***** Data segment

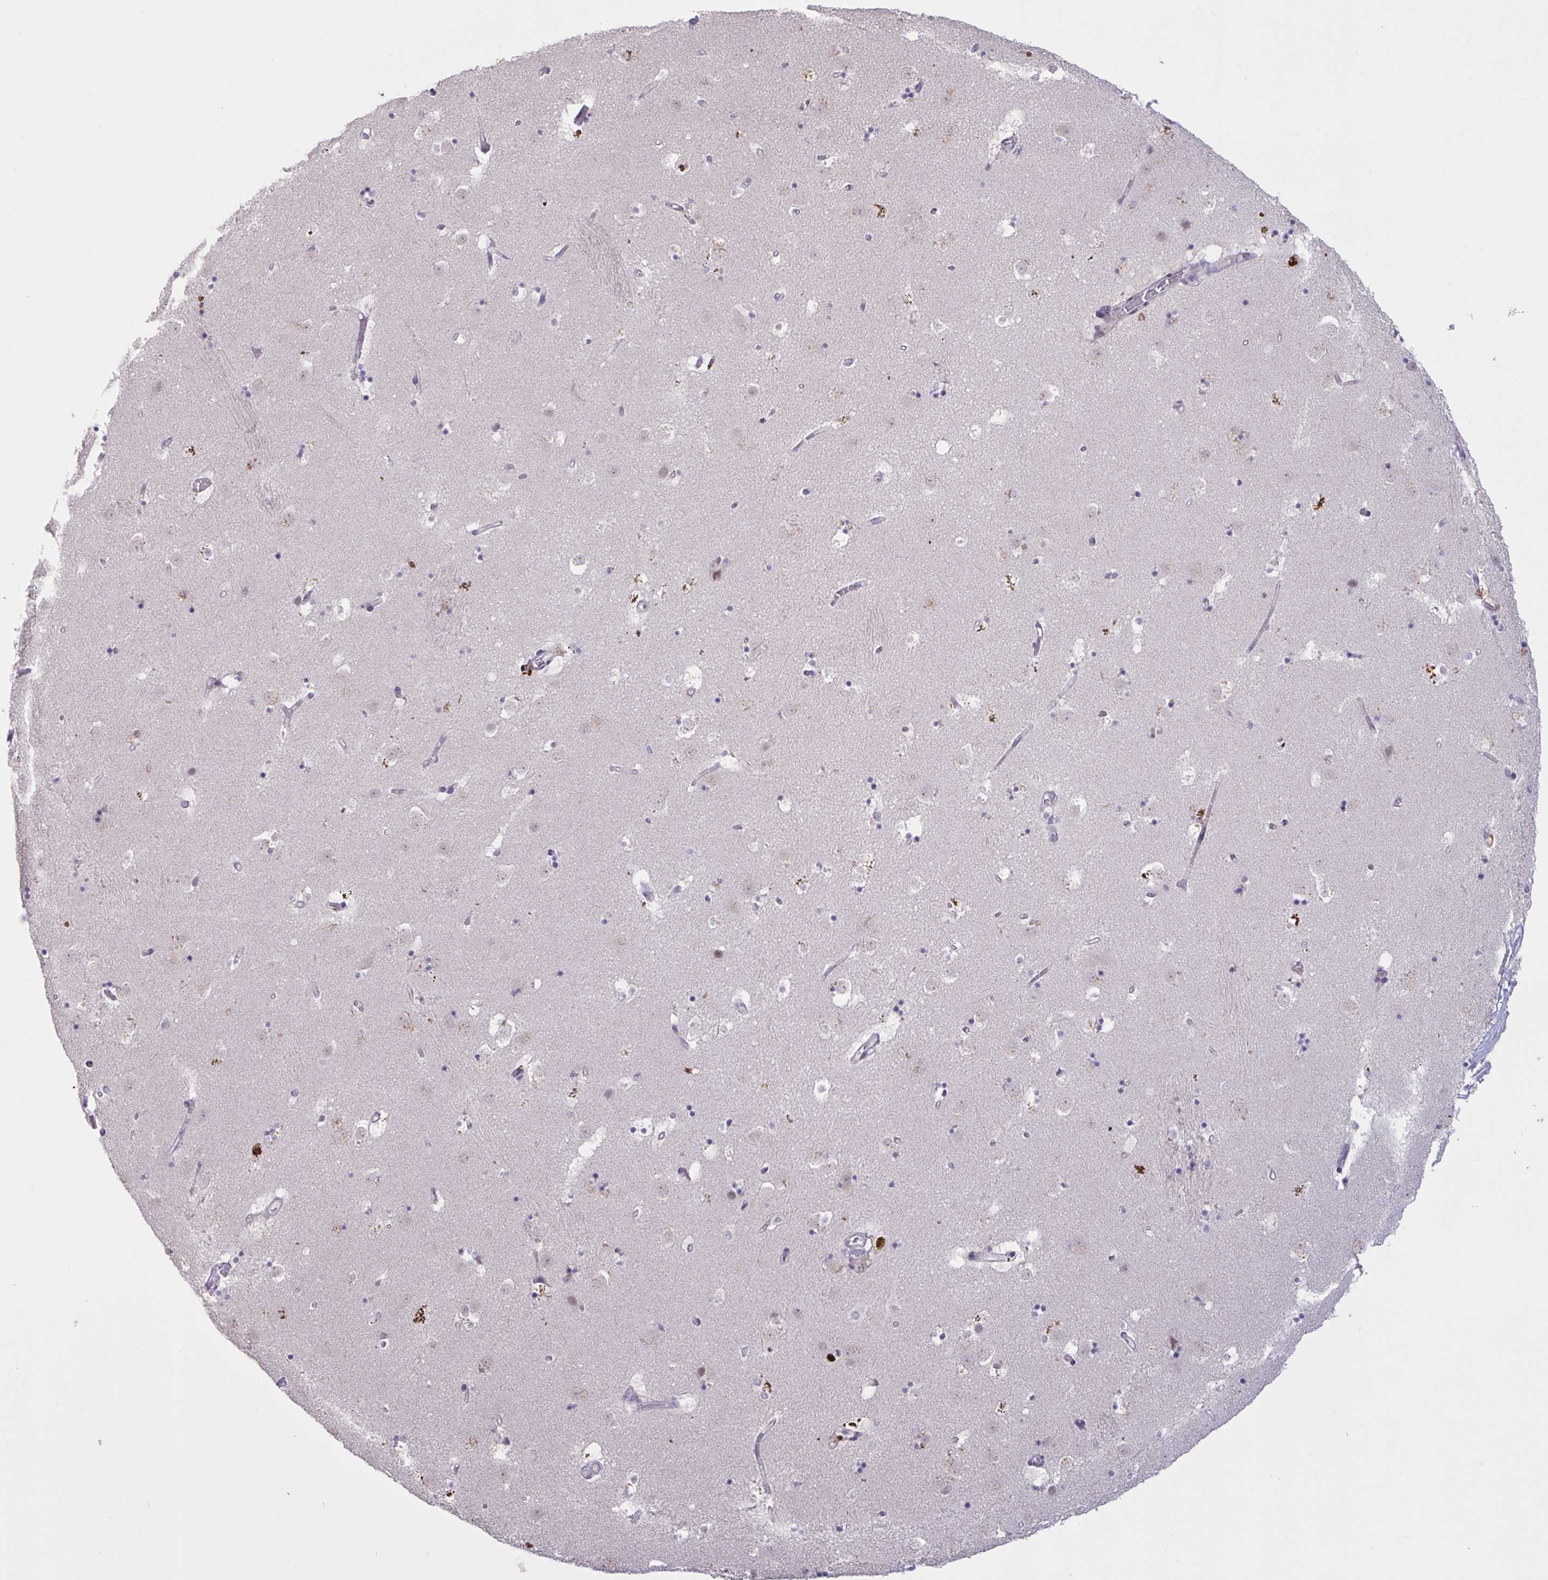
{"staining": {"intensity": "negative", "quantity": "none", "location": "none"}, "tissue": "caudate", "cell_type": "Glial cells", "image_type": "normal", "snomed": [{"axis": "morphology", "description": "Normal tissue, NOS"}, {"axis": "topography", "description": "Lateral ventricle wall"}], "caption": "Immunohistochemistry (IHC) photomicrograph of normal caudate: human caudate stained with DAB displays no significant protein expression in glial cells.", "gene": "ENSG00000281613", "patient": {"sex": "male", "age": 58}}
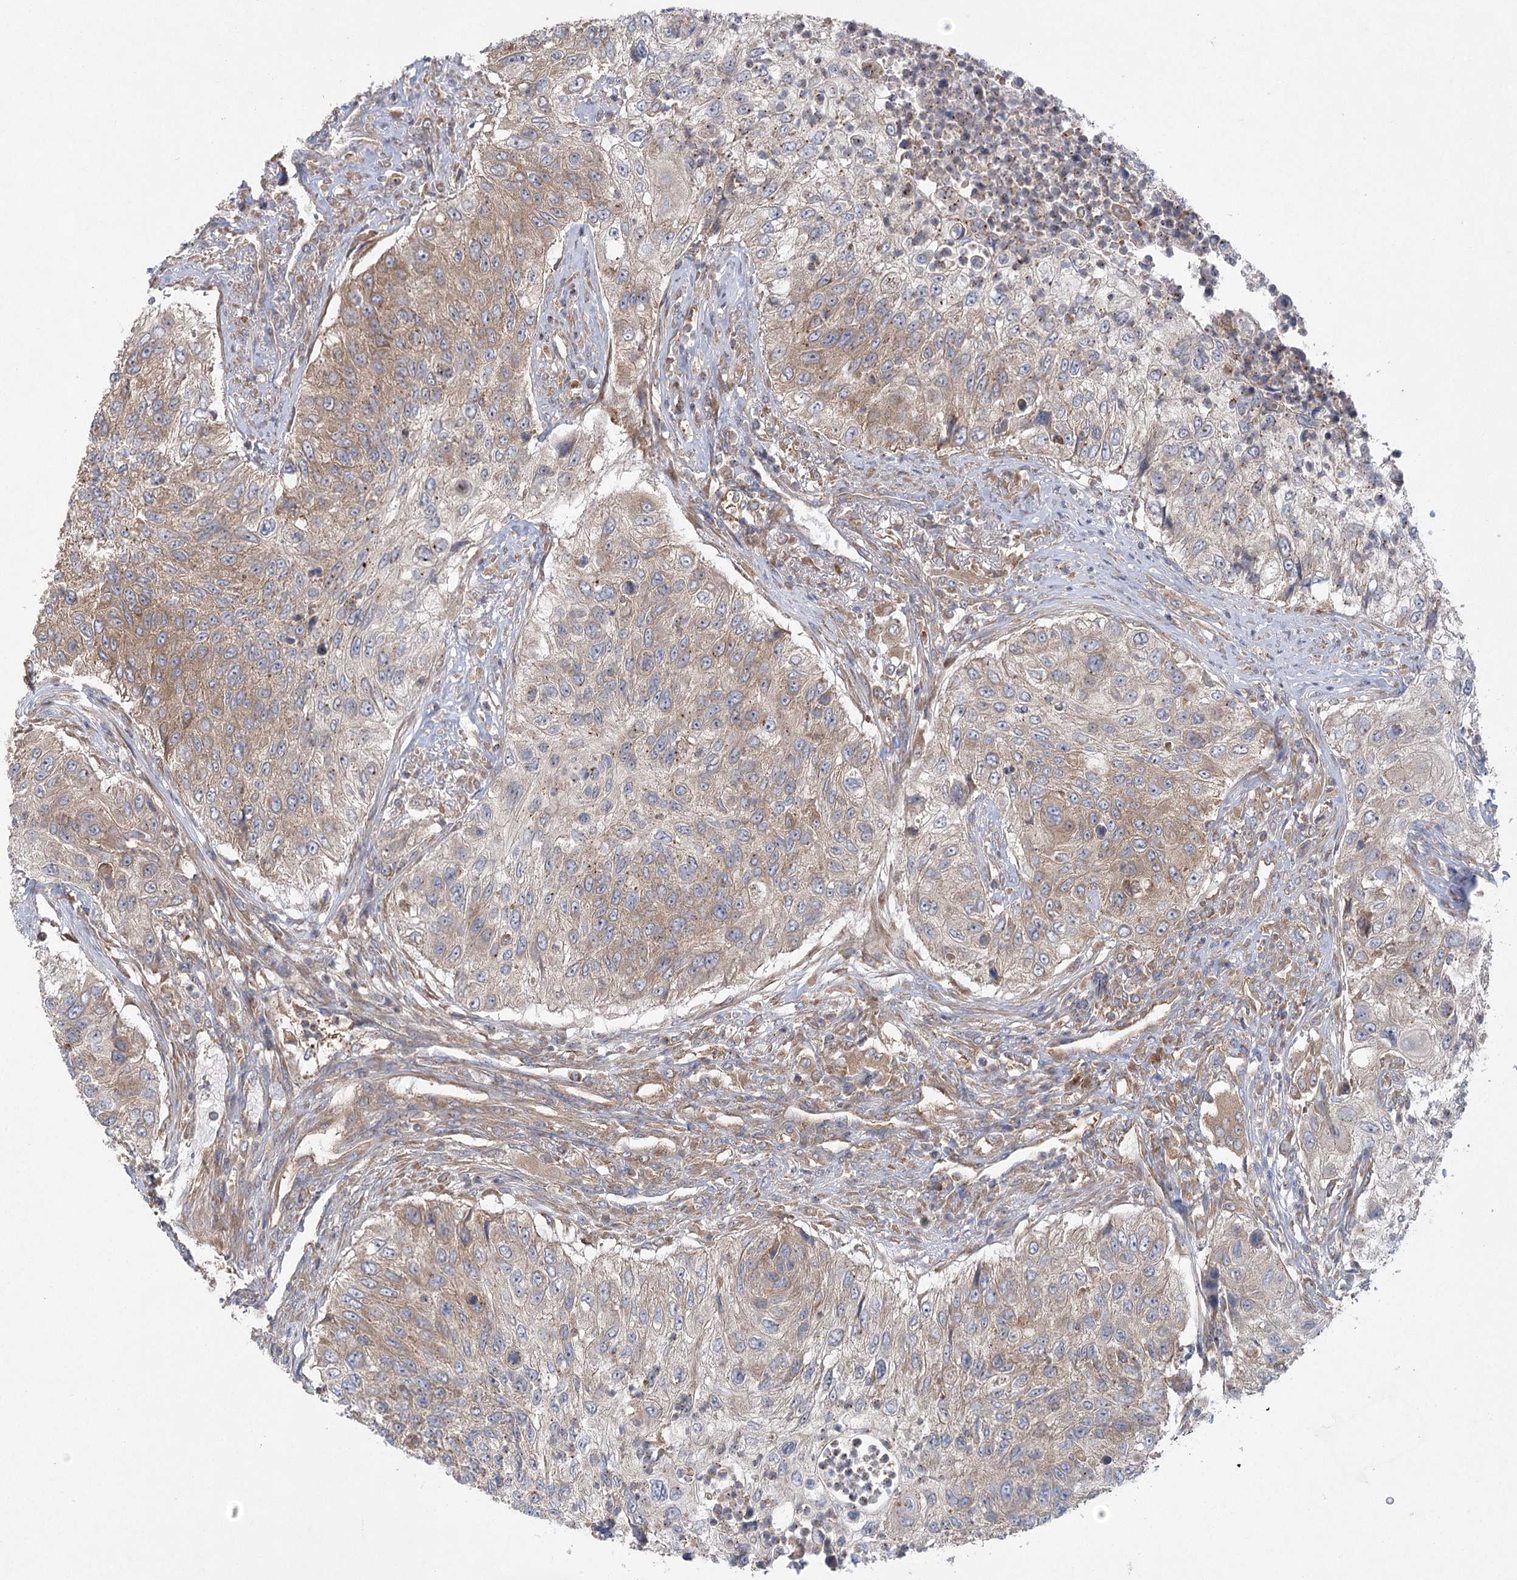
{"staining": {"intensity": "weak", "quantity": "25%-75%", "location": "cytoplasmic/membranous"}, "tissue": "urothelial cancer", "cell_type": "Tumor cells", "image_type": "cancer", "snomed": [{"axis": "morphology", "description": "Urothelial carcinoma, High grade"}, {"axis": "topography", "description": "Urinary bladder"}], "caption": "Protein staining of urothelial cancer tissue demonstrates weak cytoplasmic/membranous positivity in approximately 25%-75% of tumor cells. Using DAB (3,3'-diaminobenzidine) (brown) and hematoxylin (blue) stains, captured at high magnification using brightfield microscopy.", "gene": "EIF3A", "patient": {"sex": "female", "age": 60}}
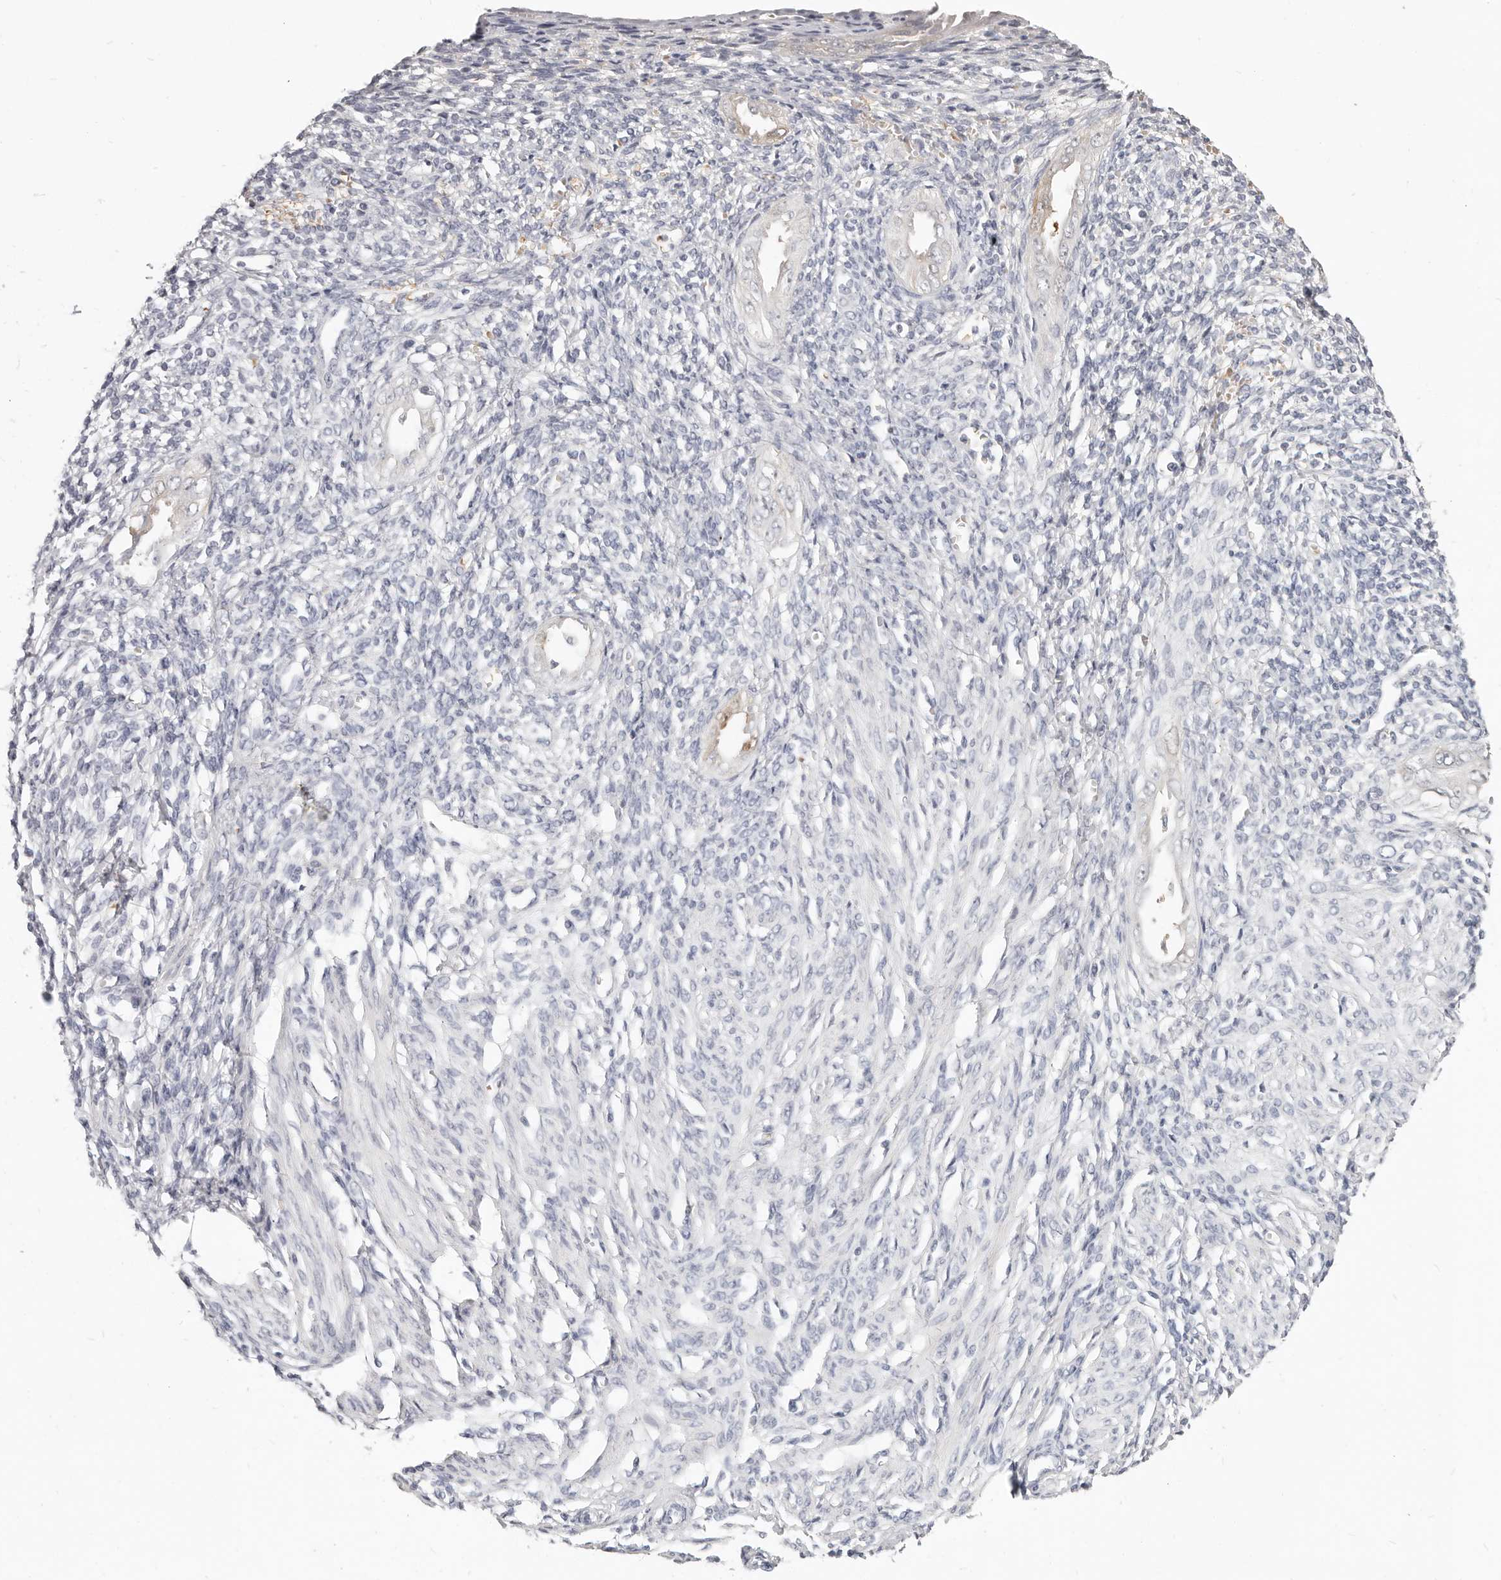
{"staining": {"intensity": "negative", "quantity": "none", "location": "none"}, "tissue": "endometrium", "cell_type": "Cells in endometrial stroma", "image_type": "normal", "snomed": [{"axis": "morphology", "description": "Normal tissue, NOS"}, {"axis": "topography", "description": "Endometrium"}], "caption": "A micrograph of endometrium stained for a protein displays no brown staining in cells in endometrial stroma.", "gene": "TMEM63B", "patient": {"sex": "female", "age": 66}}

**********

# [What is expected]
Return the whole listing exactly, minus its pictures.

# [Your response]
{"staining": {"intensity": "negative", "quantity": "none", "location": "none"}, "tissue": "caudate", "cell_type": "Glial cells", "image_type": "normal", "snomed": [{"axis": "morphology", "description": "Normal tissue, NOS"}, {"axis": "topography", "description": "Lateral ventricle wall"}], "caption": "Immunohistochemistry (IHC) photomicrograph of normal caudate: human caudate stained with DAB displays no significant protein expression in glial cells.", "gene": "ENSG00000281613", "patient": {"sex": "male", "age": 58}}
{"staining": {"intensity": "weak", "quantity": "25%-75%", "location": "cytoplasmic/membranous"}, "tissue": "urothelial cancer", "cell_type": "Tumor cells", "image_type": "cancer", "snomed": [{"axis": "morphology", "description": "Urothelial carcinoma, High grade"}, {"axis": "topography", "description": "Urinary bladder"}], "caption": "Protein staining of urothelial cancer tissue demonstrates weak cytoplasmic/membranous positivity in approximately 25%-75% of tumor cells. Using DAB (3,3'-diaminobenzidine) (brown) and hematoxylin (blue) stains, captured at high magnification using brightfield microscopy.", "gene": "EIF3A", "patient": {"sex": "female", "age": 60}}
{"staining": {"intensity": "negative", "quantity": "none", "location": "none"}, "tissue": "endometrium", "cell_type": "Cells in endometrial stroma", "image_type": "normal", "snomed": [{"axis": "morphology", "description": "Normal tissue, NOS"}, {"axis": "topography", "description": "Endometrium"}], "caption": "A micrograph of endometrium stained for a protein displays no brown staining in cells in endometrial stroma.", "gene": "TMEM63B", "patient": {"sex": "female", "age": 66}}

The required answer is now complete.